悪意があった人は誰もいない。でもみんな、少しずつ自分本位で、話し合いを先延ばしした。そのためにちょっと大規模な兄弟喧嘩が起こり、長く続いた。でもみんなたくましく、書を教えたり、ガラス工房を作ったり、フルートの楽譜を出版したり、特殊な印刷会社を作ったりして寿命を全うした。なんだか楽しい兄弟たちではないか。
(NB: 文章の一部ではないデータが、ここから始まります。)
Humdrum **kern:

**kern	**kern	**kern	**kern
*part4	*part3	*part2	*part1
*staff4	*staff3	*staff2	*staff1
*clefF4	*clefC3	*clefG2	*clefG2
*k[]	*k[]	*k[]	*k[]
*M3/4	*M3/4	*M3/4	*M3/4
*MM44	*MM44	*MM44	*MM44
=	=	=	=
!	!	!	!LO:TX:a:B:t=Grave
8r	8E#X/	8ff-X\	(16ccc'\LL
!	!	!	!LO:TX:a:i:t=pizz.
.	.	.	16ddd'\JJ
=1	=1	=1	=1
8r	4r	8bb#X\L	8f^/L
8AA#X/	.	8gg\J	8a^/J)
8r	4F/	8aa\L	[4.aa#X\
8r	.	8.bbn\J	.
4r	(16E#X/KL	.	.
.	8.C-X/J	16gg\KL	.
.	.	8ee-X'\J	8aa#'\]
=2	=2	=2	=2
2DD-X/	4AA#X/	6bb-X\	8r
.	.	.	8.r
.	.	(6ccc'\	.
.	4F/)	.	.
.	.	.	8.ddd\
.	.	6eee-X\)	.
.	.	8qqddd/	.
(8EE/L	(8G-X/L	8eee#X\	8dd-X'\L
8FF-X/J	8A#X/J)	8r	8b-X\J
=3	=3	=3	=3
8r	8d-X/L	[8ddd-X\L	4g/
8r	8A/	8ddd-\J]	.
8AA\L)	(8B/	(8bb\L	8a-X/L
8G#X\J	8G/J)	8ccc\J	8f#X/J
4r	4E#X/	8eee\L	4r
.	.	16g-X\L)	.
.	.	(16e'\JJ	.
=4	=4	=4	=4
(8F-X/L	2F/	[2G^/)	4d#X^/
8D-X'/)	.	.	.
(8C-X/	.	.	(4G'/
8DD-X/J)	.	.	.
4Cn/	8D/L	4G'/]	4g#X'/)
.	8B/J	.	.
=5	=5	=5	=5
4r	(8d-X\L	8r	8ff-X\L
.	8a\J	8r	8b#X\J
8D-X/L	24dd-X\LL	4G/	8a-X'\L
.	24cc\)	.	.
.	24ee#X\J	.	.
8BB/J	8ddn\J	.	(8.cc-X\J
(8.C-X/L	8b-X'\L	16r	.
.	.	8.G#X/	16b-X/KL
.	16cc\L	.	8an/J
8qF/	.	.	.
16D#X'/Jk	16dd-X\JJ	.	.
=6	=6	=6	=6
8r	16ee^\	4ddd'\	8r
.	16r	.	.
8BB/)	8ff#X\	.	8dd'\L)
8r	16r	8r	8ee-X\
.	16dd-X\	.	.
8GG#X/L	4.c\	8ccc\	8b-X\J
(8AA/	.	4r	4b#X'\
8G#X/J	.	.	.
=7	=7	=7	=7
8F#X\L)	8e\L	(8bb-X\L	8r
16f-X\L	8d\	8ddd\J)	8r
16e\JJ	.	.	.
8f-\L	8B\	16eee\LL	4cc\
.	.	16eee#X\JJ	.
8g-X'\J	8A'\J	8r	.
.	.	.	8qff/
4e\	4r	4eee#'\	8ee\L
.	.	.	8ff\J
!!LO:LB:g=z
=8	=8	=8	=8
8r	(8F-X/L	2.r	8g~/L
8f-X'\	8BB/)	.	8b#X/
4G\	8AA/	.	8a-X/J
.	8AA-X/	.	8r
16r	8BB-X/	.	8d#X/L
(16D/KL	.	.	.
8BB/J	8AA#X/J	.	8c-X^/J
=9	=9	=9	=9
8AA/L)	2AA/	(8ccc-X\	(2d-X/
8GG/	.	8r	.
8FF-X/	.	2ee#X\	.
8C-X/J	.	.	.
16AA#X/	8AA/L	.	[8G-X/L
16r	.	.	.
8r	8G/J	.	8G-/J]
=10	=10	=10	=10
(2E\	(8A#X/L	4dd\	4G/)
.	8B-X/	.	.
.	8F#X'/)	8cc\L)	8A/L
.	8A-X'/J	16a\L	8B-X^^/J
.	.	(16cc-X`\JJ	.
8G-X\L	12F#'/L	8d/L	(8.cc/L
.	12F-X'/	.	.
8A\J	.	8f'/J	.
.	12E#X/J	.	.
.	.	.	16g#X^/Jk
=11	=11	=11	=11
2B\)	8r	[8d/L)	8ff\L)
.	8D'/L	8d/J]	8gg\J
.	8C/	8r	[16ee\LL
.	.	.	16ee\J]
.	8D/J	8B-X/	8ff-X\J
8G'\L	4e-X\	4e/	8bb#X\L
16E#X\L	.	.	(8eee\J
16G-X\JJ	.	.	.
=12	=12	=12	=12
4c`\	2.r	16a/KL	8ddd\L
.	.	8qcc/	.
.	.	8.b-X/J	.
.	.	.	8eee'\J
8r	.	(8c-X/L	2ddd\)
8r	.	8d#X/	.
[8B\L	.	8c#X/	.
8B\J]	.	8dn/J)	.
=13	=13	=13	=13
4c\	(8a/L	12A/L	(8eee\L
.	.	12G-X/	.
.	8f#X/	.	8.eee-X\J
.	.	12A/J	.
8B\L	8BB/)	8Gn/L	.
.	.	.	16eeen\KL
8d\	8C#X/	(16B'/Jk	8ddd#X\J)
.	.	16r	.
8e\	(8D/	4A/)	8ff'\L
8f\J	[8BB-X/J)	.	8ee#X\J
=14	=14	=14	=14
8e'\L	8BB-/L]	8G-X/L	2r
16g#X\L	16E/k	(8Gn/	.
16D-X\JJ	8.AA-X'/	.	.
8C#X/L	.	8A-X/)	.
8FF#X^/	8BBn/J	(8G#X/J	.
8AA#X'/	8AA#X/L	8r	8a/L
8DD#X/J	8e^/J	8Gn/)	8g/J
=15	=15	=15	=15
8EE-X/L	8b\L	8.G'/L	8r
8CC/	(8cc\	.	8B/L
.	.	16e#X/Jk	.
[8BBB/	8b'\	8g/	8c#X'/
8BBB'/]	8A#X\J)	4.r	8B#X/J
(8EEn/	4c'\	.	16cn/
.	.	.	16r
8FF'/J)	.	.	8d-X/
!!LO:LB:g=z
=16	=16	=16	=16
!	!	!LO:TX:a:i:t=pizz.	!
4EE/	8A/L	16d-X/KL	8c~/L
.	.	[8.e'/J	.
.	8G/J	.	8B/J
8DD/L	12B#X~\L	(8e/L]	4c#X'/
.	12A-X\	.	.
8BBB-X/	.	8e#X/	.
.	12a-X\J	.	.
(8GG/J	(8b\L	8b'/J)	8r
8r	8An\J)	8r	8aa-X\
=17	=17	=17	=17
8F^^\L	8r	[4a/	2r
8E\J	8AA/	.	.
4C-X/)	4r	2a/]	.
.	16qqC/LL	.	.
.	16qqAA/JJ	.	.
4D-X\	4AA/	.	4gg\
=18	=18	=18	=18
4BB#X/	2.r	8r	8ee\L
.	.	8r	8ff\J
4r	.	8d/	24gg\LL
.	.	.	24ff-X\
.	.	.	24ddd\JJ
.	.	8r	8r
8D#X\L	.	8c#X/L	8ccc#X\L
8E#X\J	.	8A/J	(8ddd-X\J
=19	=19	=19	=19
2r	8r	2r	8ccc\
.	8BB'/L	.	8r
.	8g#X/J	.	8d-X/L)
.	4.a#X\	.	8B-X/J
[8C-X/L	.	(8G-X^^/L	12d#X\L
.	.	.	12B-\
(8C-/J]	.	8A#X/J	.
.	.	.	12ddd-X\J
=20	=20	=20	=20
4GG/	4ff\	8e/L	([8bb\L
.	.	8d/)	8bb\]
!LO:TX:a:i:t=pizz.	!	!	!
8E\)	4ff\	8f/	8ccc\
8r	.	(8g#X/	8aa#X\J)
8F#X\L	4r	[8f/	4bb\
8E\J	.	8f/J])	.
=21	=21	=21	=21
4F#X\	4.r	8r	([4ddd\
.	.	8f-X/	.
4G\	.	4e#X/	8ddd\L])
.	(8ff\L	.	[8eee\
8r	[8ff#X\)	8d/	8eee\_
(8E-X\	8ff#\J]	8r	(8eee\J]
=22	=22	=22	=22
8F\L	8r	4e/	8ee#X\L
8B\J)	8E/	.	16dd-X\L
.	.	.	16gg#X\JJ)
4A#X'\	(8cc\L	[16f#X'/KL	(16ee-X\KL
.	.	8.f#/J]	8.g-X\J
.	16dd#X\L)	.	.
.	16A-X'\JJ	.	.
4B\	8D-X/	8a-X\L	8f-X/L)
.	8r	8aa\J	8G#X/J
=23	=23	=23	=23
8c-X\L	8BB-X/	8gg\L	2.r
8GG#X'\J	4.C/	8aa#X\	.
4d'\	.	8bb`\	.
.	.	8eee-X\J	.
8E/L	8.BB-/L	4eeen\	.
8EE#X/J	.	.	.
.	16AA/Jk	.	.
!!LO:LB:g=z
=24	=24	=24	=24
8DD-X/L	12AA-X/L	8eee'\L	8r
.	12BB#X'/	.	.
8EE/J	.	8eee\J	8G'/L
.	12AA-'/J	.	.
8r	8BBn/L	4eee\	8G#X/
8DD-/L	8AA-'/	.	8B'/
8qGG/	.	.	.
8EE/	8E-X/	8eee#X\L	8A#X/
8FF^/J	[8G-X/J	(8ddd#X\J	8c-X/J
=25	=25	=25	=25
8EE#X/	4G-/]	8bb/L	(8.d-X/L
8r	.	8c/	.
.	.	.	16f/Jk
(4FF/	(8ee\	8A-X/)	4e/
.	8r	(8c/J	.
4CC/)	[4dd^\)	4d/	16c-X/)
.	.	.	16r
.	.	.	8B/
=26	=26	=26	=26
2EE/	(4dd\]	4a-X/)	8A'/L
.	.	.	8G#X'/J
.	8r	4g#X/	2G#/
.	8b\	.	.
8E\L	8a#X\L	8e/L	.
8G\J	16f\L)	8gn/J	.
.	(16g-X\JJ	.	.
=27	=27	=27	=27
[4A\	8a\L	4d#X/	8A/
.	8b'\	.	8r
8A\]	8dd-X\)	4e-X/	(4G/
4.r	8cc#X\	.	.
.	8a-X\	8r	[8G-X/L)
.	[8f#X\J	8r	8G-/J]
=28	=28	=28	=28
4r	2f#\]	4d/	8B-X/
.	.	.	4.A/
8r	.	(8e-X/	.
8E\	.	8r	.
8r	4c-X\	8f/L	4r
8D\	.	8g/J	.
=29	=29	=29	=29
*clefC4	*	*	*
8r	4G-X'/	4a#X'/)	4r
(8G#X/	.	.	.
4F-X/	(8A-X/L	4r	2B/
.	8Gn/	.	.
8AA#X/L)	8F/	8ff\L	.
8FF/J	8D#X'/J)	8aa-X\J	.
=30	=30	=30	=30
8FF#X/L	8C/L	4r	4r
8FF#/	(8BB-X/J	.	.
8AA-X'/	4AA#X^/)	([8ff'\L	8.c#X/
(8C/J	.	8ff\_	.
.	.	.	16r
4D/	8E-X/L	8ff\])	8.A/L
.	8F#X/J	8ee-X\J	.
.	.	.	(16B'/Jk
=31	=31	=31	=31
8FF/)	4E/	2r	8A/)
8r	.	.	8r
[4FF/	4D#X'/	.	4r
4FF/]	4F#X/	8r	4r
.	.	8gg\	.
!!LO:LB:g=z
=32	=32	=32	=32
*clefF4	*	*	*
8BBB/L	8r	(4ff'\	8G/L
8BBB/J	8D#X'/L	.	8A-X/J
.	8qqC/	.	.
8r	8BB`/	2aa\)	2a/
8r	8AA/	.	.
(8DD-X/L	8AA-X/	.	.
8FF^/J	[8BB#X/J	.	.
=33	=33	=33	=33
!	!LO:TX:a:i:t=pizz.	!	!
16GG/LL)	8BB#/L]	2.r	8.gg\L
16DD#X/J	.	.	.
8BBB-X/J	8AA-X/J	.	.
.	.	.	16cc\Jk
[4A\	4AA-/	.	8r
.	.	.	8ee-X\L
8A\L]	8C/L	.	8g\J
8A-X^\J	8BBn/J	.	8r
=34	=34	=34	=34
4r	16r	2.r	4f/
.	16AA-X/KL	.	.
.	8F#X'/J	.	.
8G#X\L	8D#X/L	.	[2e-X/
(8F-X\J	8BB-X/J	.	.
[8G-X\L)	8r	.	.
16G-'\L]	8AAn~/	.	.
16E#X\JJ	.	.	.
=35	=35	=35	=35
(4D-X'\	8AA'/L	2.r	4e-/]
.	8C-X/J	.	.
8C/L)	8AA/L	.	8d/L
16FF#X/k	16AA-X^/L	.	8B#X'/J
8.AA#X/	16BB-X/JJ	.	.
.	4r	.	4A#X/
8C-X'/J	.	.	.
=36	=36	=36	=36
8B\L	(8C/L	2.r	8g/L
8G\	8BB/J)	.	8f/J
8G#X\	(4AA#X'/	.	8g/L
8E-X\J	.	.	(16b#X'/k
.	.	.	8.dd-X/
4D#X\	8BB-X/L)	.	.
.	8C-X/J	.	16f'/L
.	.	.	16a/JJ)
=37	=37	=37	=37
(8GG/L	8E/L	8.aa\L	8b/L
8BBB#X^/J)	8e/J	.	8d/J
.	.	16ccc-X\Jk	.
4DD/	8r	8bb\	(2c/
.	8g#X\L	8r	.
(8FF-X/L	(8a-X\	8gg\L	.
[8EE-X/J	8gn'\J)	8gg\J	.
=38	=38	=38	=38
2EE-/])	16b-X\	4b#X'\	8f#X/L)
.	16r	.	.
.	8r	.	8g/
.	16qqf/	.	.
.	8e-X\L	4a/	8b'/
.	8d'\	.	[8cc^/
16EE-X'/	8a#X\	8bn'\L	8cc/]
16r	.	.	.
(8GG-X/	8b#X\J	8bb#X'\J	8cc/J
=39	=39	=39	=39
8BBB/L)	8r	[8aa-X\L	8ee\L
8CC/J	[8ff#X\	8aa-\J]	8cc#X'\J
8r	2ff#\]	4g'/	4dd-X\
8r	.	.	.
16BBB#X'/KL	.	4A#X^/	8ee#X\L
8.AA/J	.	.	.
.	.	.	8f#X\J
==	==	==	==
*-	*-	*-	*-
父は母と結婚した直後、一時は鎌倉に住んだようだが、結局母の実家に落ち着いた。実家は仏教でも無宗教を自任していた父は、キリスト教とは一線を画していた。そして、自分の子供たちの教育については、決して口を出さなかった。子供たちを撮影した8ミリフィルムがたくさん残っているのだから、関心がなかったわけではないだろう。父に口を閉ざさせたものは、裁判などで世話になったことの感謝や遠慮、さらに教育に関する考え方の、決定的な相違だったのだろう。母の家族と議論はしても、感情的な口論をすることはなかった。
家族旅行をするときも、家族で食事に行くときも、一人だけ家に残って仕事をしていた父。クラシック音楽が好きで、いつもアトリエにこもり、一人で音楽を聴いていた父。そんな父を、私が誰よりも尊敬していたことを、父は知っていたのだろうか。